Editorial: Best choice for transit hub

The city of Lawrence’s Public Transit Advisory Committee is right to advocate for the 1900 block of Stewart Avenue as the best site for the city’s new transit hub.

The city has been working on plans for a transit hub for years. The transit hub is a centrally located station where city bus riders can transfer to the right bus to get to their location. A transit hub will allow the city to be more efficient with bus routes, shortening both the number of routes and the time it takes to run each route.

Transportation consultants TranSystems conducted a study that identified a list of 20 possible sites for the transit hub. TranSystems next narrowed that list to five finalists and conducted an analysis of each site before identifying the top two. Those two are the 700 block of Vermont Street, where the temporary transit hub is now, and 1941 Stewart Ave., a site that is very close to a site the city chose previously but abandoned after neighbors complained.

Transit Administrator Robert Nugent presented the findings Monday to the Public Transit Advisory Committee.

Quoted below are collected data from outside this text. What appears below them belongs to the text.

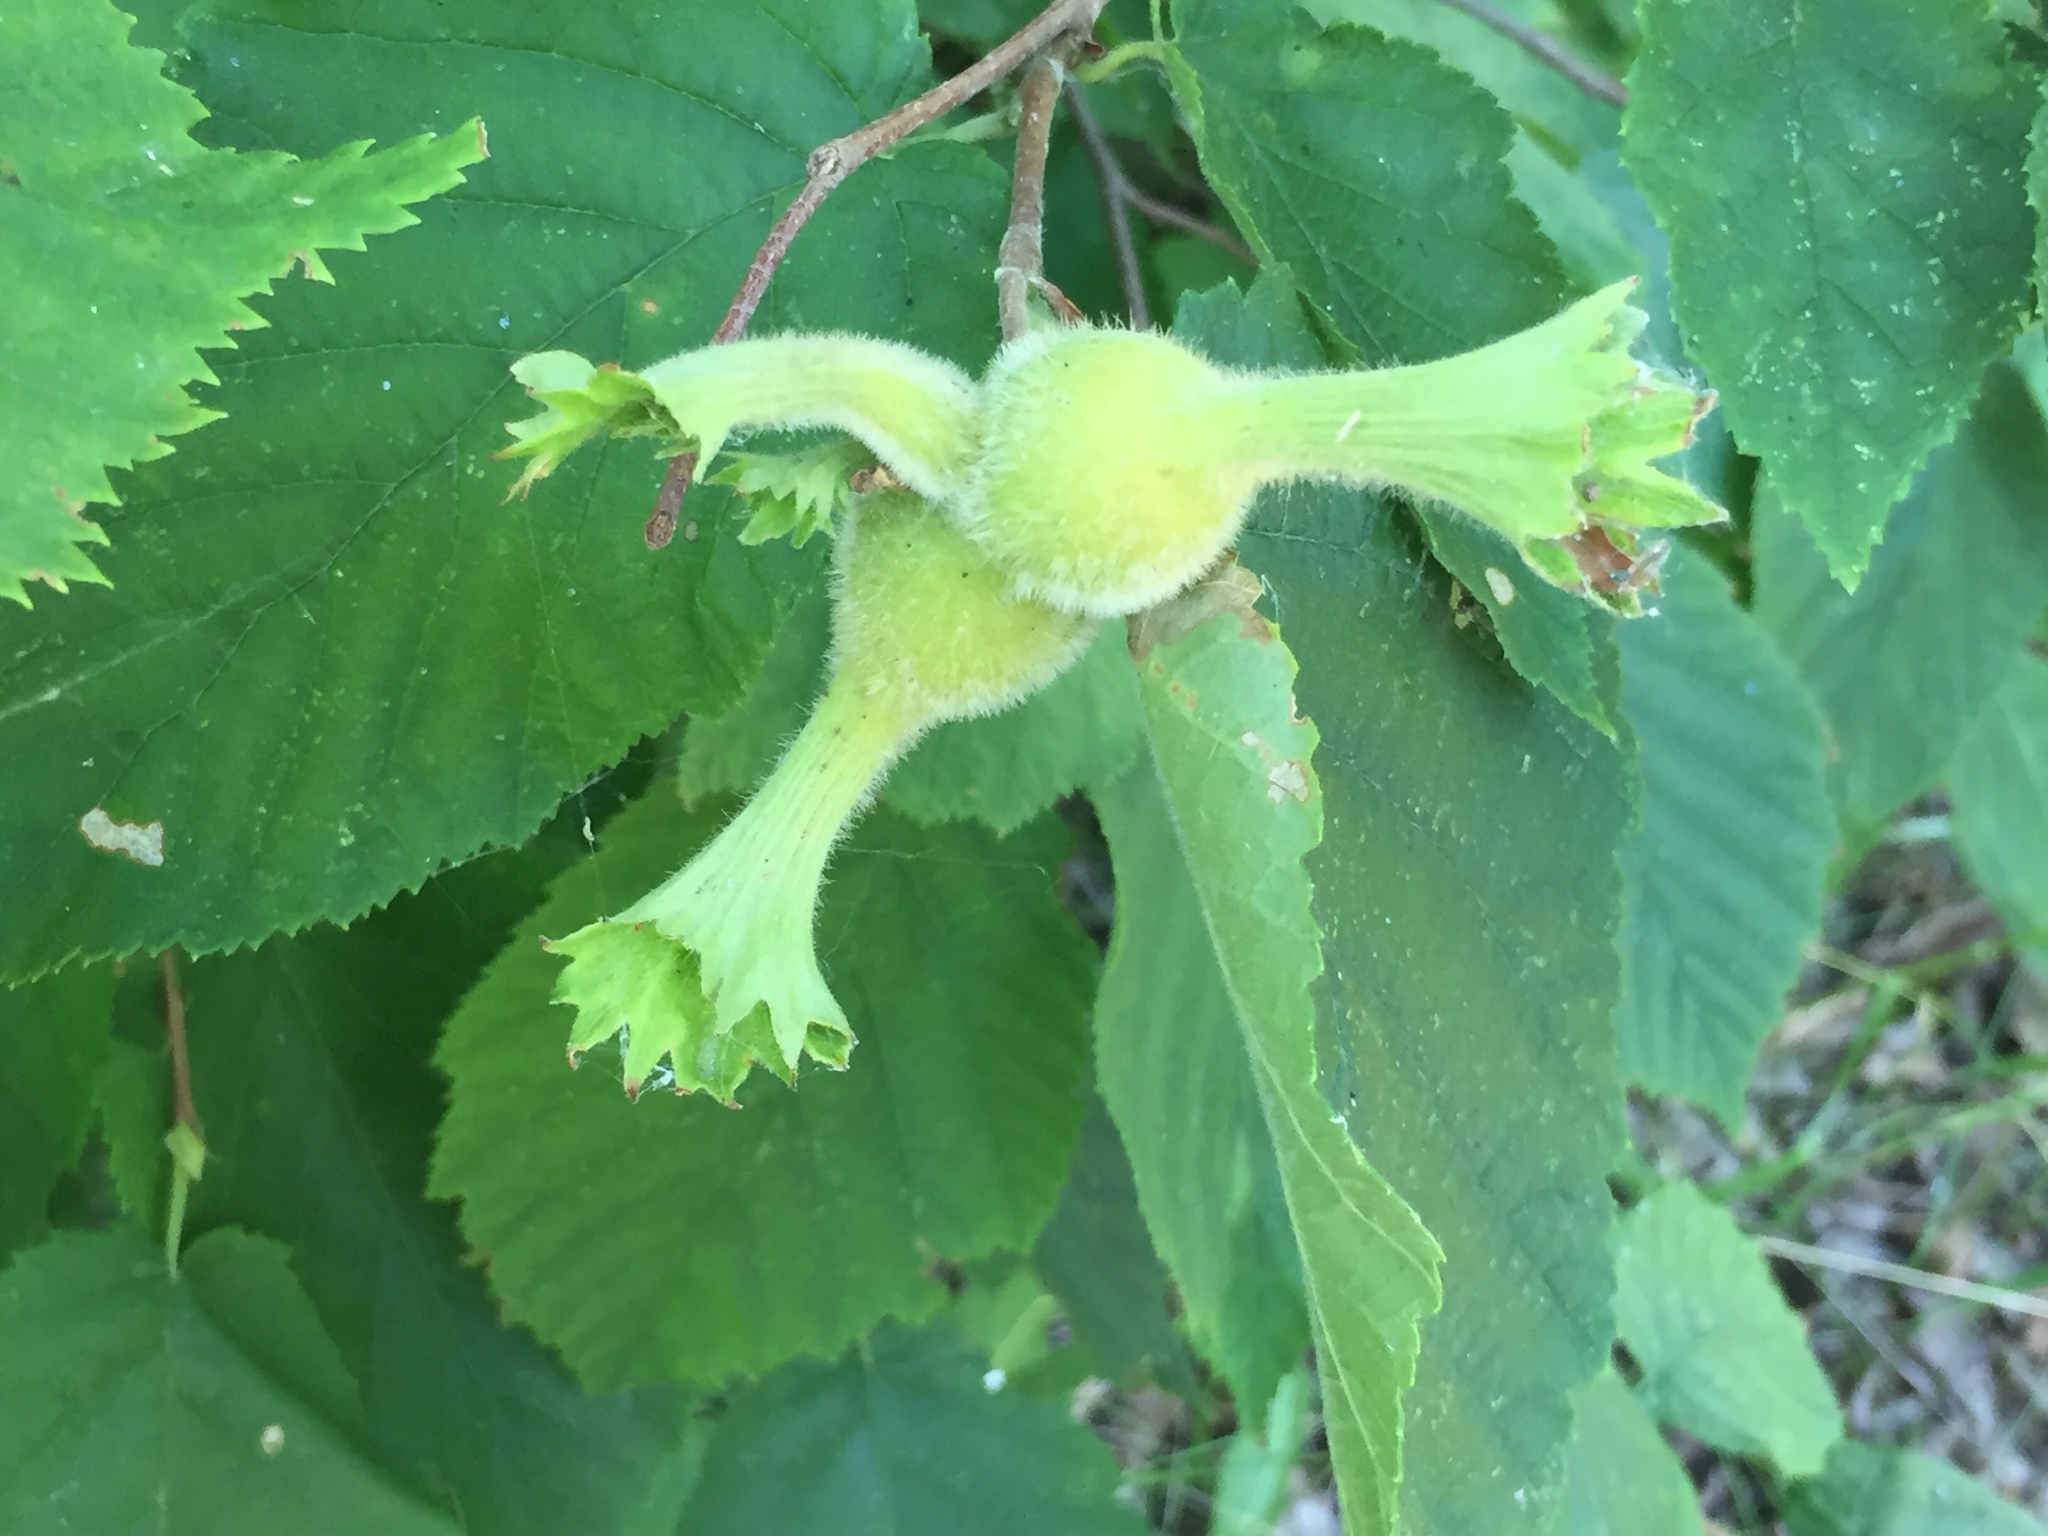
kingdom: Plantae
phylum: Tracheophyta
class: Magnoliopsida
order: Fagales
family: Betulaceae
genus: Corylus
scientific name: Corylus cornuta
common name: Beaked hazel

“There’s not a lot of locations that can accommodate this kind of facility to begin with, so we’re going to keep coming back to the few locations that are centrally located,” Nugent said.

The City Commission has ultimate say in where the transit center will be located. Nugent said more detailed site and traffic reviews would be needed once a site is identified.

But while PTAC members did not make a formal recommendation, they did vote to accept the study and send it to the commission with a “preliminary preference” for the Stewart Avenue site because of its larger size and ability to handle additional buses.

PTAC Chair Heather Thies said the ability for the Stewart Avenue site to accommodate growth of the transit service was important. The PTAC committee also noted that secondary transfer locations could still be located downtown if the transit center were on Stewart Avenue.

The study states that the 700 block of Vermont Street would not accommodate an indoor facility or growth of the transit system.

A previous location study, conducted in 2014, recommended a location at 2021 Stewart Ave. that drew opposition from residents of the adjacent Schwegler Neighborhood. The new Stewart Avenue location, between 19th and 20th streets, is one block north of the previous one and isn’t adjacent to Schwegler.

The Stewart Avenue site is close to the University of Kansas and Lawrence’s retail-shopping corridor on South Iowa. It is a large site that accommodates the city’s needs for a transit hub while allowing the city to continue to have a strong downtown transit presence.

The City Commission should heed the advisory committee’s site preference and move quickly to finally get the long-awaited transit center established.